List all available build tasks:

`./gradle tasks`

#### Running

To run:

`./build/install/wasapi-downloader/bin/wasapi-downloader --help` (explain usage)

An example invocation of the downloader:
```
./build/install/wasapi-downloader/bin/wasapi-downloader --collectionId 123 --crawlStartAfter 2014-03-14
```

See more examples below in the [Production section](#stanford-production-use).

## Deployment

Capistrano is used for deployment to Stanford VMs.

1. On your laptop, run

`bundle`

to install the Ruby capistrano gems and other dependencies for deployment.

2. Deploy code to remote VM:

`cap deploy`

`` is either `dev`, `stage` or `prod`, as specified in `config/deploy/`.

This will also get our (Stanford's) latest configuration settings.

## (Stanford) Production Use

The deployment command shown above creates an executable Java application. After logging onto the production server you may run wasapi-downloader by following these steps:
```
cd wasapi-downloader/current/
./build/install/wasapi-downloader/bin/wasapi-downloader
```

The `--help` option will display a message listing all of the arguments:

`./build/install/wasapi-downloader/bin/wasapi-downloader --help`

Some of the available command line arguments have a default value set in `config/settings.properties`. `--help` will display the current configuration as taken from the `settings.properties` file. Command line arguments will override values set from `config/settings.properties`.

### Common Usage Examples

For many users of the production instance of wasapi-downloader, the following examples will be relevant/helpful:

#### Download all crawl files available across all collections available to your account (less likely)

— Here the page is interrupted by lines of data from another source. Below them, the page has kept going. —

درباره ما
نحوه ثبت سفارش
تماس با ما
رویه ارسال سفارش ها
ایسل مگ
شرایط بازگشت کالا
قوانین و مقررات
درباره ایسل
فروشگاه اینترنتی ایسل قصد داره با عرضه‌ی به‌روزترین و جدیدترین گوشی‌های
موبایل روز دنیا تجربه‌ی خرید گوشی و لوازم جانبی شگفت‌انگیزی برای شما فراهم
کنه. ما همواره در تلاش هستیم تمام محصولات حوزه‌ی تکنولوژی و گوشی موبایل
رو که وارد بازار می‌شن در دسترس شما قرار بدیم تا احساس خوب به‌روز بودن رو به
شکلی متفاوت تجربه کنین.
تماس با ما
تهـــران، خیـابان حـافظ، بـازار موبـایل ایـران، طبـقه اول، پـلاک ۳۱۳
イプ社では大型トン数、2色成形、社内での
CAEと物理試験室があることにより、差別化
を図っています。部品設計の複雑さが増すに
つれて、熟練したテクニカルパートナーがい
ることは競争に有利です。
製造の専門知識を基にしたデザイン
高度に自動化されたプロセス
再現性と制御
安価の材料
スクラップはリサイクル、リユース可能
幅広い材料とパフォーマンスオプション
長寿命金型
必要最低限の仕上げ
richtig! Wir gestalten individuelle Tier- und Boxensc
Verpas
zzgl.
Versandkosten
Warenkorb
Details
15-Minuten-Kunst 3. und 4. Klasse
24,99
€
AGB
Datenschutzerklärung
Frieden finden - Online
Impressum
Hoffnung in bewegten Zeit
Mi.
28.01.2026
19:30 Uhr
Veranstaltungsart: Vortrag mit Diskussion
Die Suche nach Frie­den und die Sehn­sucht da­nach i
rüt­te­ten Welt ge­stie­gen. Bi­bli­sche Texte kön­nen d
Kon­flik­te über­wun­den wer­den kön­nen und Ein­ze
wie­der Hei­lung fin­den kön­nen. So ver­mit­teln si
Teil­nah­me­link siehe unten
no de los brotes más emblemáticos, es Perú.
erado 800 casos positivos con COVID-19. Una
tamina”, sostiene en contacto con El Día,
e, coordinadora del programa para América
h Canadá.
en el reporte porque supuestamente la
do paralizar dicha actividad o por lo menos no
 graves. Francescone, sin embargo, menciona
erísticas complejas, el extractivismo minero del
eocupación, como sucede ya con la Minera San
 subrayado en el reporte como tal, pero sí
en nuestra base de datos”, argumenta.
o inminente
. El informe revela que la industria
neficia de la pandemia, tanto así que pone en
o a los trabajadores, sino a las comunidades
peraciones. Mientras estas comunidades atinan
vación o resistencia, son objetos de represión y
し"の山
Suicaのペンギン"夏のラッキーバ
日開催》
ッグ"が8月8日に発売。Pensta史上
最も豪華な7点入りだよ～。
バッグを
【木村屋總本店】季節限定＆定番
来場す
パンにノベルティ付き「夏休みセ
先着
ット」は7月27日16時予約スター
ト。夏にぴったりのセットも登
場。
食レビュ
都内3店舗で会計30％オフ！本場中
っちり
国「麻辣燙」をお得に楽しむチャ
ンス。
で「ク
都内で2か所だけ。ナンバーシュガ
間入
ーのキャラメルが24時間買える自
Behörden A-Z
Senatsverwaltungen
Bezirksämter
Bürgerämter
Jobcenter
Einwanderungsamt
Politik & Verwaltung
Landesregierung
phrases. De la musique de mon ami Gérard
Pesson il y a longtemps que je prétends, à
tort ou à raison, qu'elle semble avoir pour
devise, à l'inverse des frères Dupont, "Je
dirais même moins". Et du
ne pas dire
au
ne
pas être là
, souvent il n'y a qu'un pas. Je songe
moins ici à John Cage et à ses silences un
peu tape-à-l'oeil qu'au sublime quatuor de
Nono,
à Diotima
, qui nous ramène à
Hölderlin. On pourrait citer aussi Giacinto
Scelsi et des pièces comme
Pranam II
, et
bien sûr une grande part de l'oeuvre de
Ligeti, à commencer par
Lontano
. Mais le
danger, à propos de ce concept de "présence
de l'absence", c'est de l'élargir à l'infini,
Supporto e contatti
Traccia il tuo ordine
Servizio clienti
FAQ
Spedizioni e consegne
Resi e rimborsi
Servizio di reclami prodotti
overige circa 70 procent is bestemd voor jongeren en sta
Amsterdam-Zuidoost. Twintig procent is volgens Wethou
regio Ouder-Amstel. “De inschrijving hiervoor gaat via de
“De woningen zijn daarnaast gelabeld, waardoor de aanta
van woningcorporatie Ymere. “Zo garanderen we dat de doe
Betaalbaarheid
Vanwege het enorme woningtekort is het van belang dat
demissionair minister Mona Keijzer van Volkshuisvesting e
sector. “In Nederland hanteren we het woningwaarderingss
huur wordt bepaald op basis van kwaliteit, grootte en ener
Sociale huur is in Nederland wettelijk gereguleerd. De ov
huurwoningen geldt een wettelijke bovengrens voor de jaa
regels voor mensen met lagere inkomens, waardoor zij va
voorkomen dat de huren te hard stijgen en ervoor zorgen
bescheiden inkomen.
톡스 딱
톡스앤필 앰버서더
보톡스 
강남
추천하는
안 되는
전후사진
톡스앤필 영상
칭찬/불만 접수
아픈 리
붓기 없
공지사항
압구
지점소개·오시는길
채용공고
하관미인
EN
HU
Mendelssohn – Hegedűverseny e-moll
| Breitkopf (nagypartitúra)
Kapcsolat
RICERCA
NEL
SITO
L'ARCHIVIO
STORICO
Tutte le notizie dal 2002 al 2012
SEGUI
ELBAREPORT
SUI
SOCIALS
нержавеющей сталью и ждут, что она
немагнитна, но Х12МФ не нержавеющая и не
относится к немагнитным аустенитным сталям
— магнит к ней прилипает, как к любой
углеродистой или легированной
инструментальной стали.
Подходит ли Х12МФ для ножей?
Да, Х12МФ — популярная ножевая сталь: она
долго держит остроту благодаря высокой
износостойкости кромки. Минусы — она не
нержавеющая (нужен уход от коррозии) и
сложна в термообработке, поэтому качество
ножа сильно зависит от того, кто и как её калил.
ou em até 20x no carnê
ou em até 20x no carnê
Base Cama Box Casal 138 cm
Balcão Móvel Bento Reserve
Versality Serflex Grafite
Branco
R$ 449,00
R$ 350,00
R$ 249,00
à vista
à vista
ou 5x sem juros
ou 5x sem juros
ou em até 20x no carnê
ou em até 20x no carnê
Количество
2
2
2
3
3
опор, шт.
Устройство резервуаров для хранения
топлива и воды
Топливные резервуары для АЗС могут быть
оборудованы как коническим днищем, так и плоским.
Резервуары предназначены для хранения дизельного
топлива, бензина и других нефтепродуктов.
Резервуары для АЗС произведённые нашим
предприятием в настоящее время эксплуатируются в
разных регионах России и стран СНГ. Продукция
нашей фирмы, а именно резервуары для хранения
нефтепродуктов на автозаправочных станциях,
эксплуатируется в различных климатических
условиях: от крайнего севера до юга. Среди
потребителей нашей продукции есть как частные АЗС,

`./build/install/wasapi-downloader/bin/wasapi-downloader`

#### Download all crawl files available for a certain collection (more likely)

`./build/install/wasapi-downloader/bin/wasapi-downloader --collectionId 8001`

#### Download all crawl files for a certain collection (ex. 8001) after a certain date (ex: 2014)

`./build/install/wasapi-downloader/bin/wasapi-downloader --collectionId 8001 --crawlStartAfter 2014-01-01`

#### Download all crawl files for a certain collection (ex. 8001) created before a certain date (ex: 2012) into a particular output directory (ex. `/tmp/`, which override the `config.settings` default value):

`./build/install/wasapi-downloader/bin/wasapi-downloader --collectionId 8001 --crawlStartBefore 2012-01-01 --outputBaseDir /tmp/`

#### Download all crawl files available for a certain collection (more likely) created before a certain date (ex: 2012) and after a certain date (ex: 2014)

`./build/install/wasapi-downloader/bin/wasapi-downloader --collectionId 8001 --crawlStartBefore 2012-01-01 --crawlStartAfter 2014-01-01`

#### Download a single file:

`./build/install/wasapi-downloader/bin/wasapi-downloader --filename ARCHIVEIT-5425-MONTHLY-JOB302671-20170526114117181-00049.warc.gz`

**Note:** When a `--filename` argument is present, all other request parameters (crawl start/end, collection ID, job ID) are ignored.